• Requirement: Update the entries below by replacing each instance of "Safari" with "Firefox", leaving everything else unchanged. Leave the pictures out of your answer.

• Source material:
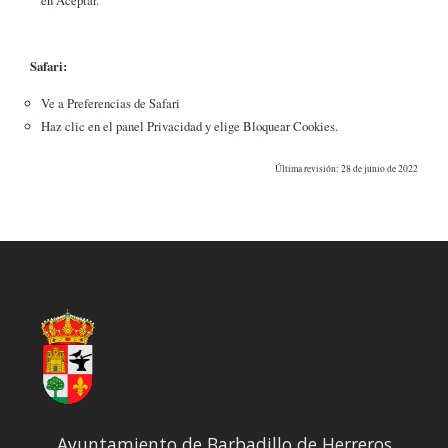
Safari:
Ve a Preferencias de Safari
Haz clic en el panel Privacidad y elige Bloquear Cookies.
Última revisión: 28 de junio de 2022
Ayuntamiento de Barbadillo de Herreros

• Response area:
Firefox:
Ve a Preferencias de Firefox
Haz clic en el panel Privacidad y elige Bloquear Cookies.
Última revisión: 28 de junio de 2022
Ayuntamiento de Barbadillo de Herreros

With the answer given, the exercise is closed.